▶ Source text:
# What Repeated Movies?



## MA-Caver (May 23, 2005)

Thanks To Bob/Kaith I found a new topic for just fun discussions.... 
What movies have you watched regularly (repeats) and if you can remember how many times each. My personal list is very extensive and thus I can only list a few and forget about how many times each. Sometimes I'll view them once a year or more. 

Enter The Dragon
Highlander (original)
Seven Samurai
Throne of Blood
Rashomon
Red Beard (yes almost all Kurosawa movies)
Saving Private Ryan
Titanic (hey everyone has a soft spot)
The ORIGINAL Star Wars and pppfftt  :2xBird2: on the prequels
Jaws 
and the list goes on.


----------



## arnisador (May 23, 2005)

MACaver said:
			
		

> Enter The Dragon
> Highlander


 The Princess Bride
 The Blues Brothers


----------



## bignick (May 23, 2005)

Princess Bride
All Star Wars movies
Lord of the Rings Trilogy
Goonies
Over the Top
Karate Kid movies
Spaceballs
Spinal Tap
Blazing Saddles
O Brother, Where Art Thou?
Rambo: First Blood
Original Matrix
Royal Tenebaums
Kung Pow
Bubba Hotep
All the Bruce Lee flicks
Monty Python and the Holy Grail
Desperado
Rad
Braveheart
Ong Bak
Robin Hood: Men In Tights

There are more that I watch over and over again, but these are the ones I watch the most....


----------



## Bob Hubbard (May 23, 2005)

Star Wars films (all versions), Original Trek, Wrath of Khan, BattleStar Galactica, Tron, Wargames, Patton and Gettysburg.  All in constant rotation and watched each year.


----------



## Eldritch Knight (May 24, 2005)

Braveheart
Gladiator
Shaolin Master Killer
Fist of Legend
Hero
Sen to Chihiro no Kamikakushi
Last Samurai
Mononoke-hime
Shaolin Temple
Eternal Sunshine of the Spotless mind
Amelie


----------



## bushi jon (May 24, 2005)

Green Berets
rio lobo
ap now
star wars first 
logans run 
the shinning 
full metal jacket
escape from alcatras


----------



## terryl965 (May 24, 2005)

▶ Set of tasks:
A) Answer these from the repeated-movies thread, marking each answer with the matching numeral:
(i) Which two films does arnisador add after quoting MA-Caver?
(ii) Whose films does MA-Caver say make up almost all of a group in his list?
(iii) How often does Bob Hubbard say he watches his films?
B) Carry on the repeated-movies thread, starting right after its final line.
The data that follows comes from a different source than the repeated-movies thread.

▶ Recorded data:
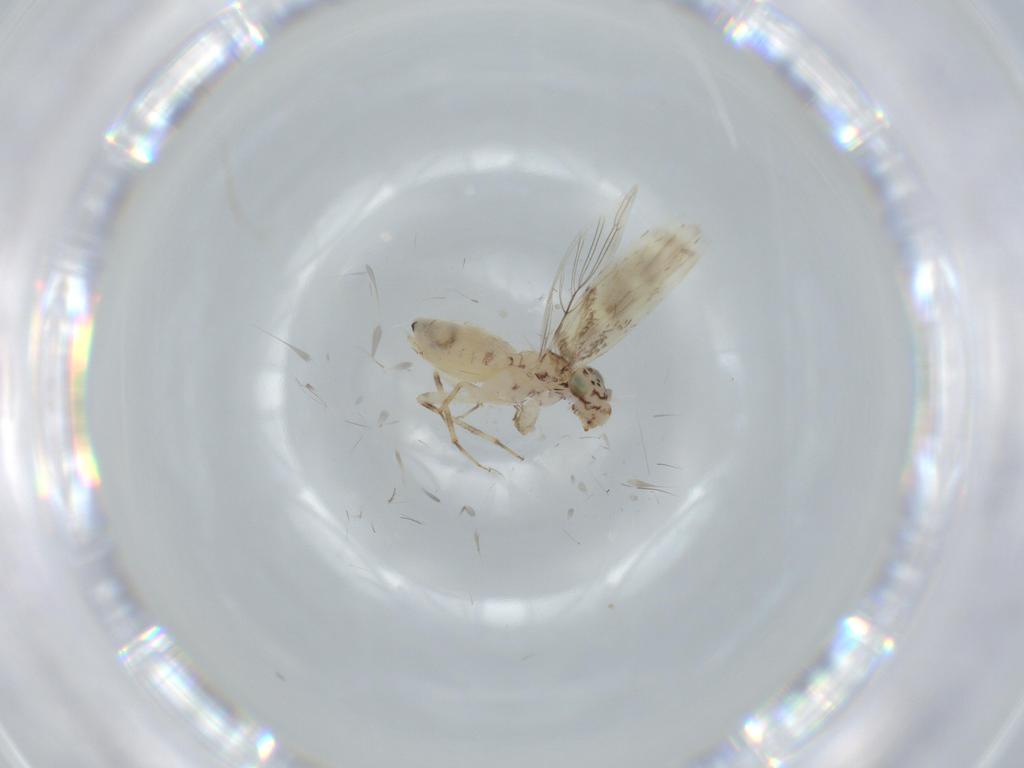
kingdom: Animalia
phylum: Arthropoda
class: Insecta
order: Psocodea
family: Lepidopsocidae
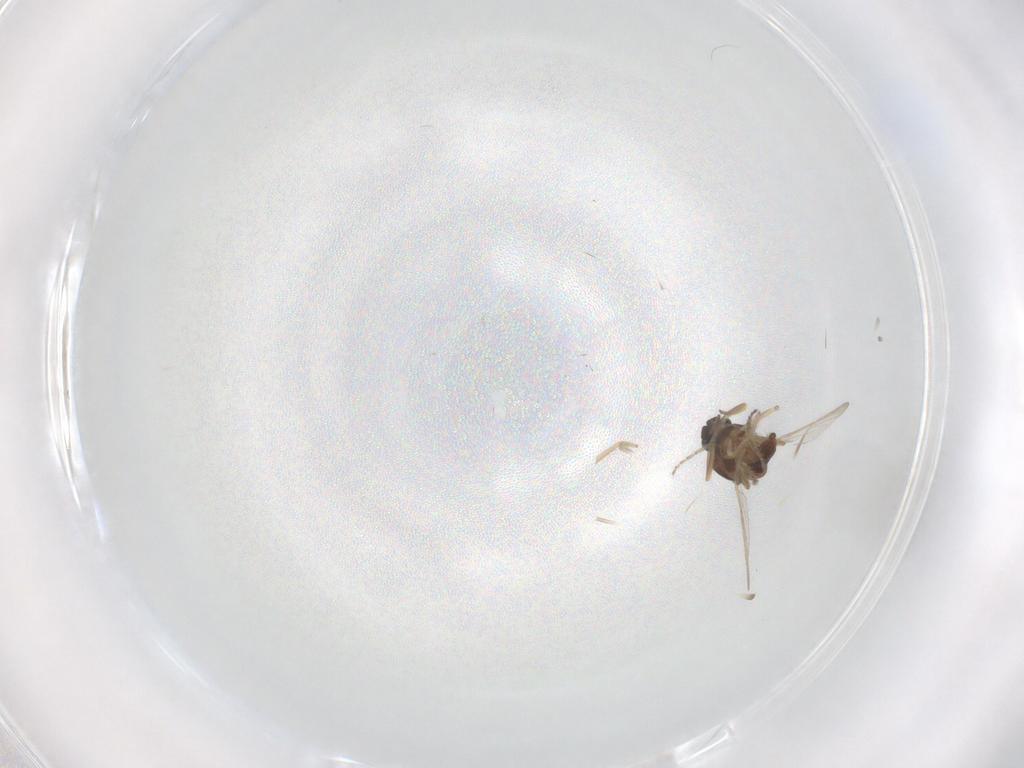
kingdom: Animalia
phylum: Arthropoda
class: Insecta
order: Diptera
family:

▶ Final answers:
A)
(i) The Princess Bride and The Blues Brothers
(ii) Kurosawa's
(iii) Each year, in constant rotation

B)
I'm shocked that nobody mention the Best of the Best

Blue Brothers 
Star Wars
Happy Gilmore
Mortal Combat
Down periscope
all seventies MA movies
Bambi I love that movie
Matrix
just a few!!!


----------



## Blindside (May 24, 2005)

Fist of Legend
Rapid Fire
Star Wars and Empire Strikes Back (no Jedi, the ewoks ruined that movie)
Last of the Mohicans
The Duellists
The Princess Bride
Army of Darkness
Almost Famous
Gross Pointe Blank


----------



## Ping898 (May 24, 2005)

Lord Of The Ring Trilogy
Noises Off - Got To love 80's Comedy
Midnight In The Garden of Good And Evil
Robin Hood: Men In Tights - Mel Brooks Rules!
The Client
The 5th Element
Matrix - the first one only
Animal House


----------



## clfsean (May 24, 2005)

The Princess Bride
Executioners from Shaolin
Big Trouble in Little China
The Corrupter
Battlestar Galactica (Old & New)
O Brother Where Art Thou
ALL Star Wars
ALL Matrix
ALL Lord of the Rings
ALL Dune (David Lynch & Sci Fi Channel Mini Series [both minis])
ALL X-Men
This Is Kung Fu
36th Chamber (a/k/a MAster Killer)
Crouching Tiger, Hidden Dragon
Braveheart
Platoon
Full Metal Jacket
Big Red 1


----------



## The Kai (May 24, 2005)

JAWS (especially the scenne with quint talking about the inndiapolis)
SLAP SHOT (old time hockey coach)
13TH WARRIOR


----------



## ginshun (Jun 3, 2005)

Enter the Dragon
 All Star Wars
 All Lord of the Rings
 Brotherhood of the Wolf
 Hero
 Crouching Tiger, Hidden Dragon
 House of Flying Daggers
 Vampire Hunter D
 Starship Troopers
 Most of the Star Treks


 Thats off the top of my head, there are others though.


----------



## rutherford (Jun 3, 2005)

I have a theory that I could be a lot happier in life if I just sat down and watched American Beauty every morning before I woke up.  

That said, I don't actually own that movie.  I keep meaning to pick it up, but there's just so much else to do . . .

I did watch The Matrix yesterday while I was home with a sick child.  I've seen it at least 100 times.

Most of the other movies I've watched at least 100+ times are from my childhood.  For instance, *The Toy* and *Brewster's Millions* are both on the list.  Hey, I was a wierd bugger.

For the most part, I like to watch a new movie rather than one I've already seen.


----------



## dscott (Jun 3, 2005)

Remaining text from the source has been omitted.